**Task item:**
Write the records below out again exactly as given, with no images.

Entries shown START

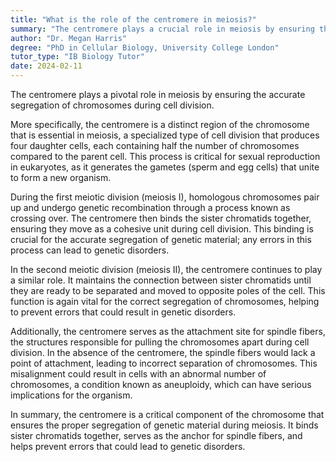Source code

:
 ```yaml
---
title: "What is the role of the centromere in meiosis?"
summary: "The centromere plays a crucial role in meiosis by ensuring the correct segregation of chromosomes during cell division."
author: "Dr. Megan Harris"
degree: "PhD in Cellular Biology, University College London"
tutor_type: "IB Biology Tutor"
date: 2024-02-11
---
```


The centromere plays a pivotal role in meiosis by ensuring the accurate segregation of chromosomes during cell division.

More specifically, the centromere is a distinct region of the chromosome that is essential in meiosis, a specialized type of cell division that produces four daughter cells, each containing half the number of chromosomes compared to the parent cell. This process is critical for sexual reproduction in eukaryotes, as it generates the gametes (sperm and egg cells) that unite to form a new organism.

During the first meiotic division (meiosis I), homologous chromosomes pair up and undergo genetic recombination through a process known as crossing over. The centromere then binds the sister chromatids together, ensuring they move as a cohesive unit during cell division. This binding is crucial for the accurate segregation of genetic material; any errors in this process can lead to genetic disorders.

In the second meiotic division (meiosis II), the centromere continues to play a similar role. It maintains the connection between sister chromatids until they are ready to be separated and moved to opposite poles of the cell. This function is again vital for the correct segregation of chromosomes, helping to prevent errors that could result in genetic disorders.

Additionally, the centromere serves as the attachment site for spindle fibers, the structures responsible for pulling the chromosomes apart during cell division. In the absence of the centromere, the spindle fibers would lack a point of attachment, leading to incorrect separation of chromosomes. This misalignment could result in cells with an abnormal number of chromosomes, a condition known as aneuploidy, which can have serious implications for the organism.

In summary, the centromere is a critical component of the chromosome that ensures the proper segregation of genetic material during meiosis. It binds sister chromatids together, serves as the anchor for spindle fibers, and helps prevent errors that could lead to genetic disorders.
    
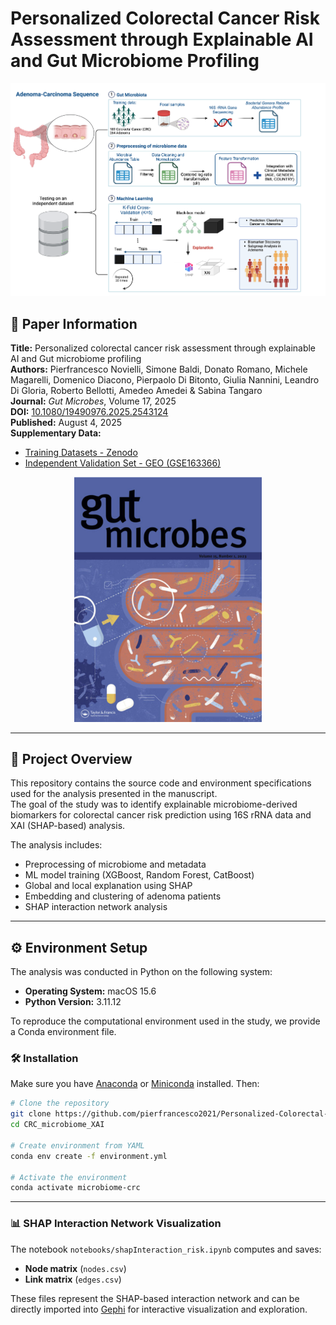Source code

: # Personalized Colorectal Cancer Risk Assessment through Explainable AI and Gut Microbiome Profiling

![Graphical Abstract](graphical_abstract.png)

## 📄 Paper Information

**Title:** Personalized colorectal cancer risk assessment through explainable AI and Gut microbiome profiling  
**Authors:** Pierfrancesco Novielli, Simone Baldi, Donato Romano, Michele Magarelli, Domenico Diacono, Pierpaolo Di Bitonto, Giulia Nannini, Leandro Di Gloria, Roberto Bellotti, Amedeo Amedei & Sabina Tangaro  
**Journal:** *Gut Microbes*, Volume 17, 2025  
**DOI:** [10.1080/19490976.2025.2543124](https://doi.org/10.1080/19490976.2025.2543124)  
**Published:** August 4, 2025  
**Supplementary Data:**  
- [Training Datasets - Zenodo](https://zenodo.org/...)  
- [Independent Validation Set - GEO (GSE163366)](https://www.ncbi.nlm.nih.gov/geo/query/acc.cgi?acc=GSE163366)

<p align="center">
<img src="gut_microbes_cover.png" alt="Gut Microbes Cover" width="300"/>
</p>

---

## 🧠 Project Overview

This repository contains the source code and environment specifications used for the analysis presented in the manuscript.  
The goal of the study was to identify explainable microbiome-derived biomarkers for colorectal cancer risk prediction using 16S rRNA data and XAI (SHAP-based) analysis.

The analysis includes:
- Preprocessing of microbiome and metadata
- ML model training (XGBoost, Random Forest, CatBoost)
- Global and local explanation using SHAP
- Embedding and clustering of adenoma patients
- SHAP interaction network analysis

---


## ⚙️ Environment Setup

The analysis was conducted in Python on the following system:

- **Operating System:** macOS 15.6  
- **Python Version:** 3.11.12

To reproduce the computational environment used in the study, we provide a Conda environment file.

### 🛠️ Installation

Make sure you have [Anaconda](https://www.anaconda.com/download) or [Miniconda](https://docs.conda.io/en/latest/miniconda.html) installed. Then:

```bash
# Clone the repository
git clone https://github.com/pierfrancesco2021/Personalized-Colorectal-Cancer-Risk-Assessment.git
cd CRC_microbiome_XAI

# Create environment from YAML
conda env create -f environment.yml

# Activate the environment
conda activate microbiome-crc
```
---

### 📊 SHAP Interaction Network Visualization

The notebook `notebooks/shapInteraction_risk.ipynb` computes and saves:
- **Node matrix** (`nodes.csv`)
- **Link matrix** (`edges.csv`)

These files represent the SHAP-based interaction network and can be directly imported into [Gephi](https://gephi.org/) for interactive visualization and exploration.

Entries shown END

**Reply to the exercise:**
Source code

:
 ```yaml
---
title: "What is the role of the centromere in meiosis?"
summary: "The centromere plays a crucial role in meiosis by ensuring the correct segregation of chromosomes during cell division."
author: "Dr. Megan Harris"
degree: "PhD in Cellular Biology, University College London"
tutor_type: "IB Biology Tutor"
date: 2024-02-11
---
```


The centromere plays a pivotal role in meiosis by ensuring the accurate segregation of chromosomes during cell division.

More specifically, the centromere is a distinct region of the chromosome that is essential in meiosis, a specialized type of cell division that produces four daughter cells, each containing half the number of chromosomes compared to the parent cell. This process is critical for sexual reproduction in eukaryotes, as it generates the gametes (sperm and egg cells) that unite to form a new organism.

During the first meiotic division (meiosis I), homologous chromosomes pair up and undergo genetic recombination through a process known as crossing over. The centromere then binds the sister chromatids together, ensuring they move as a cohesive unit during cell division. This binding is crucial for the accurate segregation of genetic material; any errors in this process can lead to genetic disorders.

In the second meiotic division (meiosis II), the centromere continues to play a similar role. It maintains the connection between sister chromatids until they are ready to be separated and moved to opposite poles of the cell. This function is again vital for the correct segregation of chromosomes, helping to prevent errors that could result in genetic disorders.

Additionally, the centromere serves as the attachment site for spindle fibers, the structures responsible for pulling the chromosomes apart during cell division. In the absence of the centromere, the spindle fibers would lack a point of attachment, leading to incorrect separation of chromosomes. This misalignment could result in cells with an abnormal number of chromosomes, a condition known as aneuploidy, which can have serious implications for the organism.

In summary, the centromere is a critical component of the chromosome that ensures the proper segregation of genetic material during meiosis. It binds sister chromatids together, serves as the anchor for spindle fibers, and helps prevent errors that could lead to genetic disorders.
    
Source code

: # Personalized Colorectal Cancer Risk Assessment through Explainable AI and Gut Microbiome Profiling

![Graphical Abstract](graphical_abstract.png)

## 📄 Paper Information

**Title:** Personalized colorectal cancer risk assessment through explainable AI and Gut microbiome profiling  
**Authors:** Pierfrancesco Novielli, Simone Baldi, Donato Romano, Michele Magarelli, Domenico Diacono, Pierpaolo Di Bitonto, Giulia Nannini, Leandro Di Gloria, Roberto Bellotti, Amedeo Amedei & Sabina Tangaro  
**Journal:** *Gut Microbes*, Volume 17, 2025  
**DOI:** [10.1080/19490976.2025.2543124](https://doi.org/10.1080/19490976.2025.2543124)  
**Published:** August 4, 2025  
**Supplementary Data:**  
- [Training Datasets - Zenodo](https://zenodo.org/...)  
- [Independent Validation Set - GEO (GSE163366)](https://www.ncbi.nlm.nih.gov/geo/query/acc.cgi?acc=GSE163366)

<p align="center">
<img src="gut_microbes_cover.png" alt="Gut Microbes Cover" width="300"/>
</p>

---

## 🧠 Project Overview

This repository contains the source code and environment specifications used for the analysis presented in the manuscript.  
The goal of the study was to identify explainable microbiome-derived biomarkers for colorectal cancer risk prediction using 16S rRNA data and XAI (SHAP-based) analysis.

The analysis includes:
- Preprocessing of microbiome and metadata
- ML model training (XGBoost, Random Forest, CatBoost)
- Global and local explanation using SHAP
- Embedding and clustering of adenoma patients
- SHAP interaction network analysis

---


## ⚙️ Environment Setup

The analysis was conducted in Python on the following system:

- **Operating System:** macOS 15.6  
- **Python Version:** 3.11.12

To reproduce the computational environment used in the study, we provide a Conda environment file.

### 🛠️ Installation

Make sure you have [Anaconda](https://www.anaconda.com/download) or [Miniconda](https://docs.conda.io/en/latest/miniconda.html) installed. Then:

```bash
# Clone the repository
git clone https://github.com/pierfrancesco2021/Personalized-Colorectal-Cancer-Risk-Assessment.git
cd CRC_microbiome_XAI

# Create environment from YAML
conda env create -f environment.yml

# Activate the environment
conda activate microbiome-crc
```
---

### 📊 SHAP Interaction Network Visualization

The notebook `notebooks/shapInteraction_risk.ipynb` computes and saves:
- **Node matrix** (`nodes.csv`)
- **Link matrix** (`edges.csv`)

These files represent the SHAP-based interaction network and can be directly imported into [Gephi](https://gephi.org/) for interactive visualization and exploration.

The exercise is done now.